Brief: Reproduce the data below line for line, without any changes.

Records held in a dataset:
==*==

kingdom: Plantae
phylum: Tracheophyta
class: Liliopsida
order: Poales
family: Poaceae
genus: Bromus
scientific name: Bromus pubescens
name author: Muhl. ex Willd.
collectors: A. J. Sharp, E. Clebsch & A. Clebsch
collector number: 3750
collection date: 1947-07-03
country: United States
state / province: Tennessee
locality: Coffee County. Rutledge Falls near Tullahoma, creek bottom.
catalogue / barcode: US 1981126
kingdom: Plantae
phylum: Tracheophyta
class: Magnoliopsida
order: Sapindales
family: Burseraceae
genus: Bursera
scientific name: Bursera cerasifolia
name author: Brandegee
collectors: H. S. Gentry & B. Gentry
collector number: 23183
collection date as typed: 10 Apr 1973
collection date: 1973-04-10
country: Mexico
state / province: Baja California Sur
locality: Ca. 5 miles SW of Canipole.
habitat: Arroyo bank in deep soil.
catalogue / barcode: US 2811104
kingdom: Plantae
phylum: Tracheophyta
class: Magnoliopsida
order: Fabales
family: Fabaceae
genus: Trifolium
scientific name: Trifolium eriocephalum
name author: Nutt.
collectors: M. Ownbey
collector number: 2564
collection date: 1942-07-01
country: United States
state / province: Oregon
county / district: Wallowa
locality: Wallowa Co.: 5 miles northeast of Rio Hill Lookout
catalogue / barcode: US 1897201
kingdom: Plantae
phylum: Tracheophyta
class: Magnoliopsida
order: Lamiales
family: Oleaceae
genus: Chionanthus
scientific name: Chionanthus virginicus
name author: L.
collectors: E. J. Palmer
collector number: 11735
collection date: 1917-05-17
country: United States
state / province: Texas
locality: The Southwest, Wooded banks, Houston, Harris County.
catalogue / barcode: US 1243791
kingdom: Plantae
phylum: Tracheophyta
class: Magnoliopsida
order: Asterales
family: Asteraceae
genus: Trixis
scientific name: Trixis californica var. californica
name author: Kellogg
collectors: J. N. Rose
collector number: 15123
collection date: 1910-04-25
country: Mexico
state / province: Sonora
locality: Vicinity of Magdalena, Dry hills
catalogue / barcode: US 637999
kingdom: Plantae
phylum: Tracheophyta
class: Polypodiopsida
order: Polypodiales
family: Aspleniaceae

==*==

Result of this task:
kingdom: Plantae
phylum: Tracheophyta
class: Liliopsida
order: Poales
family: Poaceae
genus: Bromus
scientific name: Bromus pubescens
name author: Muhl. ex Willd.
collectors: A. J. Sharp, E. Clebsch & A. Clebsch
collector number: 3750
collection date: 1947-07-03
country: United States
state / province: Tennessee
locality: Coffee County. Rutledge Falls near Tullahoma, creek bottom.
catalogue / barcode: US 1981126
kingdom: Plantae
phylum: Tracheophyta
class: Magnoliopsida
order: Sapindales
family: Burseraceae
genus: Bursera
scientific name: Bursera cerasifolia
name author: Brandegee
collectors: H. S. Gentry & B. Gentry
collector number: 23183
collection date as typed: 10 Apr 1973
collection date: 1973-04-10
country: Mexico
state / province: Baja California Sur
locality: Ca. 5 miles SW of Canipole.
habitat: Arroyo bank in deep soil.
catalogue / barcode: US 2811104
kingdom: Plantae
phylum: Tracheophyta
class: Magnoliopsida
order: Fabales
family: Fabaceae
genus: Trifolium
scientific name: Trifolium eriocephalum
name author: Nutt.
collectors: M. Ownbey
collector number: 2564
collection date: 1942-07-01
country: United States
state / province: Oregon
county / district: Wallowa
locality: Wallowa Co.: 5 miles northeast of Rio Hill Lookout
catalogue / barcode: US 1897201
kingdom: Plantae
phylum: Tracheophyta
class: Magnoliopsida
order: Lamiales
family: Oleaceae
genus: Chionanthus
scientific name: Chionanthus virginicus
name author: L.
collectors: E. J. Palmer
collector number: 11735
collection date: 1917-05-17
country: United States
state / province: Texas
locality: The Southwest, Wooded banks, Houston, Harris County.
catalogue / barcode: US 1243791
kingdom: Plantae
phylum: Tracheophyta
class: Magnoliopsida
order: Asterales
family: Asteraceae
genus: Trixis
scientific name: Trixis californica var. californica
name author: Kellogg
collectors: J. N. Rose
collector number: 15123
collection date: 1910-04-25
country: Mexico
state / province: Sonora
locality: Vicinity of Magdalena, Dry hills
catalogue / barcode: US 637999
kingdom: Plantae
phylum: Tracheophyta
class: Polypodiopsida
order: Polypodiales
family: Aspleniaceae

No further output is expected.